Interactive Dialogue with the High Commissioner on Nicaragua

Delivered by Nicola Paccamiccio

Thank you Mr President, and thank you Deputy High Commissioner for this report, which outlines Nicaragua’s contempt for its human rights obligations.

Civic space restrictions remain of fundamental concern. Since the elections last year, Nicaragua has experienced a redoubling of repression, with the aim of eliminating any form of autonomous organisation and monopolising power.

The repression has encompassed the widest possible range of violations of the freedoms of association and expression: harassment, threats and physical attacks, kidnapping and detention of human rights defenders, journalists and members of the opposition, their torture under custody, their criminalisation under fabricated charges, their prosecution and conviction without due process guarantees, and their confinement in inhumane conditions.

The process accelerated in May, with a new General Law on the Regulation and Control of Non-profit Organisations which makes it more difficult for CSOs to register and maintain legal status. Anti-money laundering laws have been instrumentalised to obstruct the operation of independent civil society groups.

These new requirements have been applied to justify mass CSO closures which have wiped out hundreds of organisations, including organisations dedicated to urban and municipal development, business and professional associations, children’s rights and youth groups, and environmental and feminist organisations.

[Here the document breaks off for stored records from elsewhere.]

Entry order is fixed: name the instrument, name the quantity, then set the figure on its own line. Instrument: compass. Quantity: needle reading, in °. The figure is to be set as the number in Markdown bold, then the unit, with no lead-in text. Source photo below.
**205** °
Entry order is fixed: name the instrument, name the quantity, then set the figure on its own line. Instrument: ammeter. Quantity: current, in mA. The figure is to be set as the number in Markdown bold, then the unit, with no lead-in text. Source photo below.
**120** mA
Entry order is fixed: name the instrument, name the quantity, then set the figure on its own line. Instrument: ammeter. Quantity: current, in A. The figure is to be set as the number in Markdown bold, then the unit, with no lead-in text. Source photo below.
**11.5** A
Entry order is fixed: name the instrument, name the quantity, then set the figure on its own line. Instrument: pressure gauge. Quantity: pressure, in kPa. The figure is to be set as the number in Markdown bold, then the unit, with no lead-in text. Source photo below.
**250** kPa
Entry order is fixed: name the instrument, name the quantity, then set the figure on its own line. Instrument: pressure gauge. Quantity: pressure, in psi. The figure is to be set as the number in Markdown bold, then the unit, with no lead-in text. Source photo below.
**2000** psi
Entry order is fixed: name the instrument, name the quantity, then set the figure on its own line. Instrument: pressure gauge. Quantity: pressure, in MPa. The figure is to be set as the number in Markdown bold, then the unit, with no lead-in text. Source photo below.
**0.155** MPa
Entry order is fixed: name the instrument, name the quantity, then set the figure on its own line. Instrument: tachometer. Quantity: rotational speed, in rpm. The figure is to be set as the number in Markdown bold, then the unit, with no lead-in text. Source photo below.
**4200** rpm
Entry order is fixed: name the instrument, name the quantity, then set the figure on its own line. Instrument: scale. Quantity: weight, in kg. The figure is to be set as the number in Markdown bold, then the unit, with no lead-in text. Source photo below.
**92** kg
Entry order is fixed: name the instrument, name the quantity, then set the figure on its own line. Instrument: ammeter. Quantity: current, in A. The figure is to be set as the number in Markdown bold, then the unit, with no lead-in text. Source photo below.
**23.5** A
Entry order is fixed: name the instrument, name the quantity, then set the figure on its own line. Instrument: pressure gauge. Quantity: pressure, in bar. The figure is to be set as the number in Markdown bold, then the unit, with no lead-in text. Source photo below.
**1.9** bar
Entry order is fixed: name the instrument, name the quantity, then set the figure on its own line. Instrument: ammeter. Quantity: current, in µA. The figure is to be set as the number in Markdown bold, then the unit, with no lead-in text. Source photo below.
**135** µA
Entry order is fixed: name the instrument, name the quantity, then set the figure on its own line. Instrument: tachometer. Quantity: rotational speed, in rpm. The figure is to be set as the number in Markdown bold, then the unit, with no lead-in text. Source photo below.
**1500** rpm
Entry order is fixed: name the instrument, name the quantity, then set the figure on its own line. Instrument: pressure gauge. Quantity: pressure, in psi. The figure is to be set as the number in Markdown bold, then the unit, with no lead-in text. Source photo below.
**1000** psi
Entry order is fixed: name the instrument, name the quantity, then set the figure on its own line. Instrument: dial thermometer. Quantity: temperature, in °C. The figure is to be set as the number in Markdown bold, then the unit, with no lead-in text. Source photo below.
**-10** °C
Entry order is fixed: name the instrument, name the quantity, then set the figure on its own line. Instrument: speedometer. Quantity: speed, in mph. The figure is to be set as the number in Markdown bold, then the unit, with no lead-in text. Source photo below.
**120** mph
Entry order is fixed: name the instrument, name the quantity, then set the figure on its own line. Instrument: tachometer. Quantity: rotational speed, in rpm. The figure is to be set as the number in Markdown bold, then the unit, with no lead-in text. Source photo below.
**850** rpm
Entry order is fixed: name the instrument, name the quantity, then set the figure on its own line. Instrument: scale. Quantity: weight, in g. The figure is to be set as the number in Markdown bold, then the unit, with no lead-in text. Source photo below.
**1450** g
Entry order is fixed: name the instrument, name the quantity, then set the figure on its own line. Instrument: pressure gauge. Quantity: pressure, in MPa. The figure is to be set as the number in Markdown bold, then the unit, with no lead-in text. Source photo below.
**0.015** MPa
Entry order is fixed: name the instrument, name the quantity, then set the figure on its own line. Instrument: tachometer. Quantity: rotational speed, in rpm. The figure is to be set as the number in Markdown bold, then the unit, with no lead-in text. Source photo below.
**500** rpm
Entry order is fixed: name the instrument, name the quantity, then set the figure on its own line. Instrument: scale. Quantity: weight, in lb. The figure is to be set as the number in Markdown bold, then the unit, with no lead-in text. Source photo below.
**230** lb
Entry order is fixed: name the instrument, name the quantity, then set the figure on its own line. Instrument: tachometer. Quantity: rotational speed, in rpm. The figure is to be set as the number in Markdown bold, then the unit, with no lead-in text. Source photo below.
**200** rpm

We call on the government of Nicaragua to immediately and unconditionally release all political prisoners and to restore full respect for the fundamental civic freedoms of association, peaceful assembly and expression. We ask the High Commissioner: in light of Nicaragua’s complete lack of engagement with Human Rights Council mechanisms, how can States protect civil society inside the country and support them in their efforts to further human rights?

 Civic space in Nicaragua is rated "Closed" by the CIVICUS Monitor.